Retour sur Internet. Traditionnellement, afin de valider un achat chez un cybermarchand, vous devez indiquer : votre numéro de carte bancaire, sa date d'expiration et le cryptogramme visuel associé. Bref, aucune de ces informations ne vous identifie et toutes ces informations sont lisibles directement sur votre carte à puce par quiconque aurait eu votre carte entre les mains plus de 30 secondes. C'est pourquoi, en cas d'utilisation frauduleuse de votre carte bancaire dans ce contexte, la loi est très claire, la banque doit vous restituer toutes les sommes qui ont débitées. Vous l'aurez compris, cette situation est assez inconfortable pour votre banque. En effet, dans ce cas de figure, vous êtes présumé innocent et c'est à votre banque de prouver que vous êtes coupable.

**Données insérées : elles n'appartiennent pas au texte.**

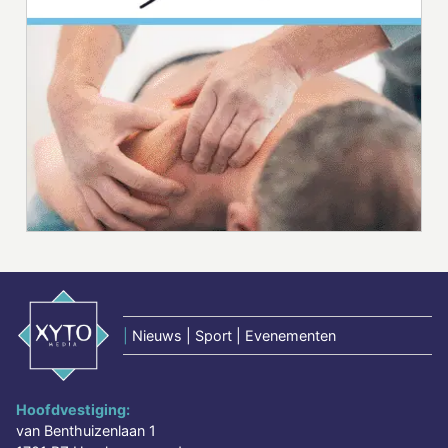
|
Nieuws | Sport | Evenementen
Hoofdvestiging:
van Benthuizenlaan 1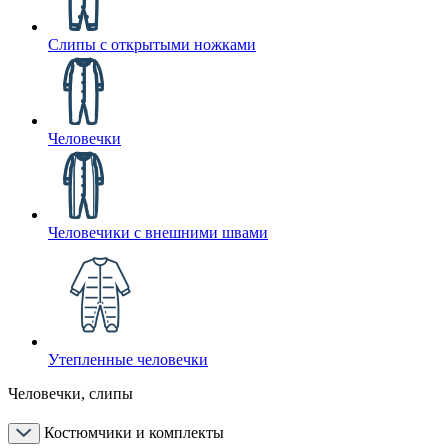
Слипы с открытыми ножками
Человечки
Человечики с внешними швами
Утепленные человечки
Человечки, слипы
Костюмчики и комплекты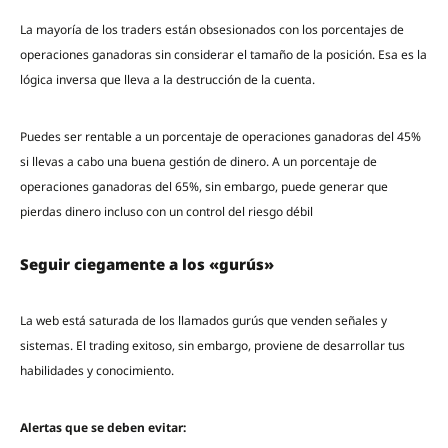
La mayoría de los traders están obsesionados con los porcentajes de
operaciones ganadoras sin considerar el tamaño de la posición. Esa es la
lógica inversa que lleva a la destrucción de la cuenta.
Puedes ser rentable a un porcentaje de operaciones ganadoras del 45%
si llevas a cabo una buena gestión de dinero. A un porcentaje de
operaciones ganadoras del 65%, sin embargo, puede generar que
pierdas dinero incluso con un control del riesgo débil
Seguir ciegamente a los «gurús»
La web está saturada de los llamados gurús que venden señales y
sistemas. El trading exitoso, sin embargo, proviene de desarrollar tus
habilidades y conocimiento.
Alertas que se deben evitar: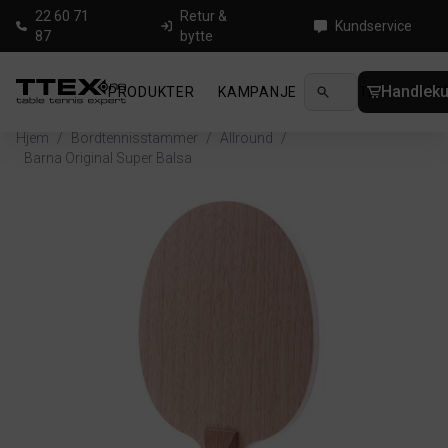
22 60 71
Retur &
Kundservice
87
bytte
Handleku
PRODUKTER
KAMPANJE
NYHETER
GUID
Hjem
/
Bordtennisstammer
/
Allround
/
Barna Original Super Balsa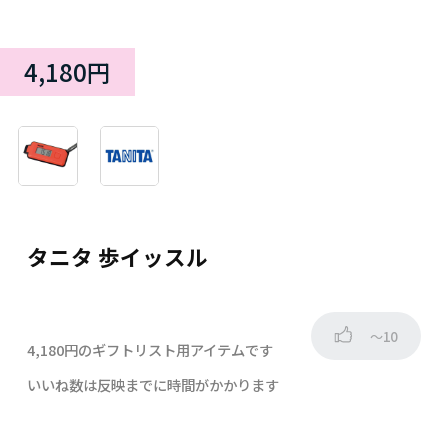
4,180円
タニタ 歩イッスル
～10
4,180円のギフトリスト用アイテムです
いいね数は反映までに時間がかかります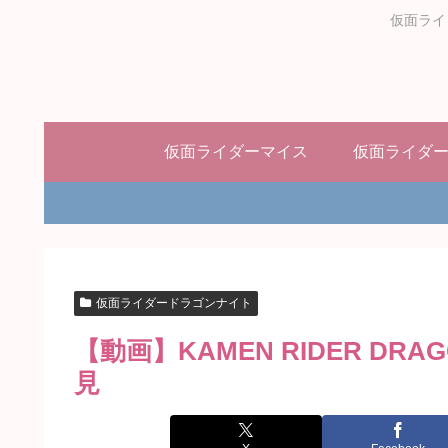
仮面ライ
仮面ライダーマイス
仮面ライダ
仮面ライダードラゴンナイト
【動画】KAMEN RIDER DR
見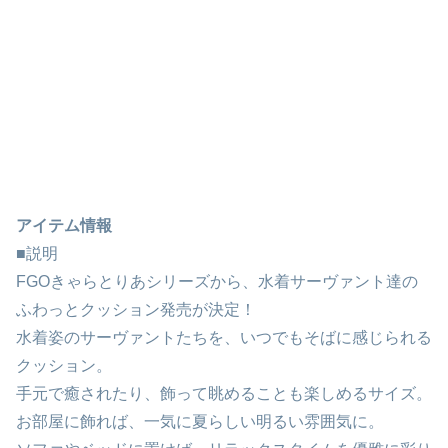
アイテム情報
■説明
FGOきゃらとりあシリーズから、水着サーヴァント達の
ふわっとクッション発売が決定！
水着姿のサーヴァントたちを、いつでもそばに感じられる
クッション。
手元で癒されたり、飾って眺めることも楽しめるサイズ。
お部屋に飾れば、一気に夏らしい明るい雰囲気に。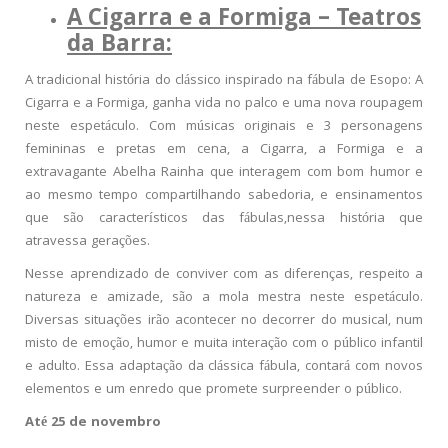
A Cigarra e a Formiga – Teatros
da Barra:
A tradicional história do clássico inspirado na fábula de Esopo: A
Cigarra e a Formiga, ganha vida no palco e uma nova roupagem
neste espetáculo. Com músicas originais e 3 personagens
femininas e pretas em cena, a Cigarra, a Formiga e a
extravagante Abelha Rainha que interagem com bom humor e
ao mesmo tempo compartilhando sabedoria, e ensinamentos
que são característicos das fábulas,nessa história que
atravessa gerações.
Nesse aprendizado de conviver com as diferenças, respeito a
natureza e amizade, são a mola mestra neste espetáculo.
Diversas situações irão acontecer no decorrer do musical, num
misto de emoção, humor e muita interação com o público infantil
e adulto. Essa adaptação da clássica fábula, contará com novos
elementos e um enredo que promete surpreender o público.
Até 25 de novembro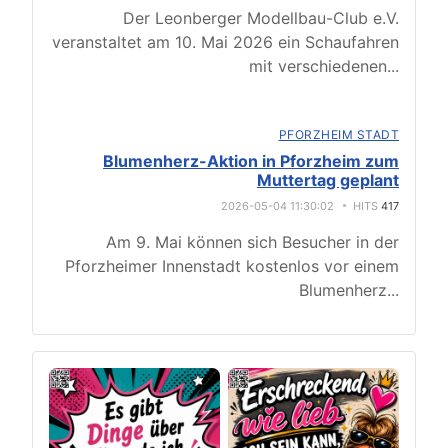
Der Leonberger Modellbau-Club e.V.
veranstaltet am 10. Mai 2026 ein Schaufahren
mit verschiedenen
...
PFORZHEIM STADT
Blumenherz-Aktion in Pforzheim zum
Muttertag geplant
2026-05-04 11:30:02
HITS
417
Am 9. Mai können sich Besucher in der
Pforzheimer Innenstadt kostenlos vor einem
Blumenherz
...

C'est là qu'intervient 3D Secure Code. 3D Secure Code est l'astuce technique qui permet de renverser le rapport de force en faveur de la banque. Grâce à 3D Secure Code, les banques vont pouvoir aligner la responsabilité du client chez un cybermarchand sur ce qui se fait chez un marchand in vivo. Comment cela fonctionne ? Lorsque vous vous connectez à un site arborant les logos « Verified by Visa » ou « MasterCard Secure Code » après authentification de votre carte bancaire, vous serez redirigé vers le site de votre banque. Là, selon la solution retenue par votre banquier, cette page vous demandera un code confidentiel ou un code unique limité à la session. Si la banque vous authentifie, elle acceptera la transaction. En cas d'échec ou à défaut de code, le paiement sera refusé. Pour connaître la politique en vigueur dans votre établissement bancaire, je vous suggère de vous connecter au site de ce dernier. Notez que le 3D Secure Code n'est pas le code confidentiel de votre carte bancaire, il s'agit d'un autre code qu'il faut récupérer auprès de sa banque.

A travers mon anecdote puis les explications sur le pourquoi et le comment de 3D Secure Code qui ont suivis, vous avez mesuré que cette astuce technique sert en priorité à sécuriser le business des banques. Mais pour nous, consommateur ou marchand en ligne, qu'est-ce que cela change ?

  • Pour les marchands en ligne : Les choses sont équilibrées. En effet, si les achats évoluent vers plus de fiabilité ils deviennent, à contrario, plus anxiogènes. Je m'explique, à chaque paiement, la carte bancaire est authentifiée auprès de la banque, c'est déjà comme ça aujourd'hui. Avec 3D Secure Code, le client lui aussi sera authentifié ce qui limitera les possibilités de contestation de ce dernier. C'est le point positif. Le point négatif, c'est que, faute de communication des banques, ce nouvel écran peut en effrayer plus d'un et provoquer des annulations.
  • Pour les consommateurs : Là l'évolution est pour le moins négative. Au demeurant, nous passons d'une situation confortable dans laquelle c'est à la banque de prouver que le consommateur est coupable, à un système où c'est au consommateur de prouver qu'il est innocent. Vive l'inversion de la charge de la preuve!